● **Brano da leggere**:
========

Molti Paesi occidentali, a partire da Francia, Regno Unito, Canada, Australia, Portogallo, ma ne stanno seguendo parecchi altri, hanno deciso di riconoscere lo Stato Palestinese, che comunque era già riconosciuto da 151 Paesi dell’Onu su 193. Apparentemente si tratta di un’iniziativa forte, che s’immagina debba cambiare gli esiti di quello che sta accadendo a Gaza e che vivono quotidianamente milioni di palestinesi, ma purtroppo così non è. Israele, infatti, nella teoria ha sempre simulato di accettare l’idea dei 2 Stati, ma é nella pratica che l’ha sempre disattesa, a partire dagli insediamenti illegali dei coloni nei territori palestinesi occupati, dall’ occupazione militare, dai posti di blocco, dalle incursioni israeliane e dalle condizioni di apartheid in cui di fatto vivono i palestinesi.

========

● **Il compito**: Per favore, trascrivi per intero il brano sul riconoscimento dello Stato palestinese, identico in ogni parola e segno.

========

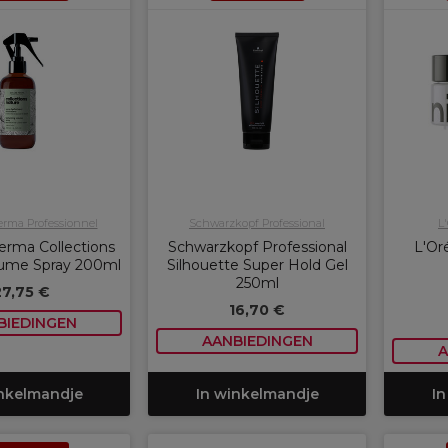
rma Professionnel
Schwarzkopf Professional
L
rma Collections
Schwarzkopf Professional
L'Or
lume Spray 200ml
Silhouette Super Hold Gel
250ml
27,75 €
16,70 €
BIEDINGEN
AANBIEDINGEN
A
inkelmandje
In winkelmandje
In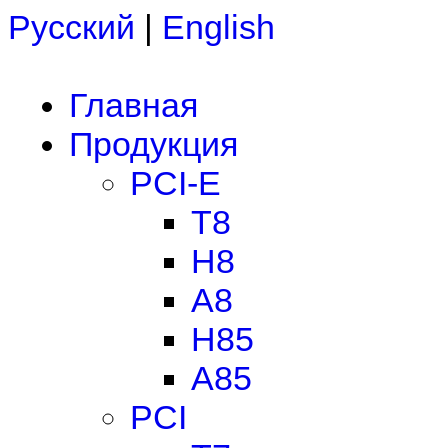
Русский
|
English
Главная
Продукция
PCI-E
T8
H8
A8
H85
A85
PCI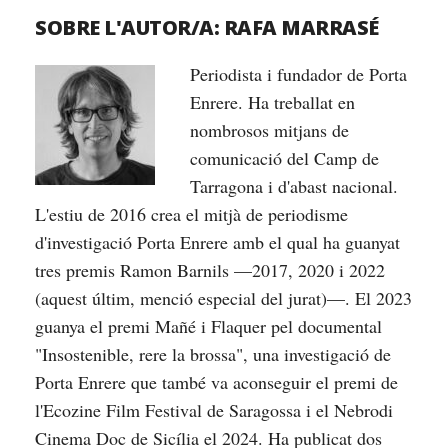
SOBRE L'AUTOR/A:
RAFA MARRASÉ
Periodista i fundador de Porta
Enrere. Ha treballat en
nombrosos mitjans de
comunicació del Camp de
Tarragona i d'abast nacional.
L'estiu de 2016 crea el mitjà de periodisme
d'investigació Porta Enrere amb el qual ha guanyat
tres premis Ramon Barnils —2017, 2020 i 2022
(aquest últim, menció especial del jurat)—. El 2023
guanya el premi Mañé i Flaquer pel documental
"Insostenible, rere la brossa", una investigació de
Porta Enrere que també va aconseguir el premi de
l'Ecozine Film Festival de Saragossa i el Nebrodi
Cinema Doc de Sicília el 2024. Ha publicat dos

========

● **Risposta al problema**:
Molti Paesi occidentali, a partire da Francia, Regno Unito, Canada, Australia, Portogallo, ma ne stanno seguendo parecchi altri, hanno deciso di riconoscere lo Stato Palestinese, che comunque era già riconosciuto da 151 Paesi dell’Onu su 193. Apparentemente si tratta di un’iniziativa forte, che s’immagina debba cambiare gli esiti di quello che sta accadendo a Gaza e che vivono quotidianamente milioni di palestinesi, ma purtroppo così non è. Israele, infatti, nella teoria ha sempre simulato di accettare l’idea dei 2 Stati, ma é nella pratica che l’ha sempre disattesa, a partire dagli insediamenti illegali dei coloni nei territori palestinesi occupati, dall’ occupazione militare, dai posti di blocco, dalle incursioni israeliane e dalle condizioni di apartheid in cui di fatto vivono i palestinesi.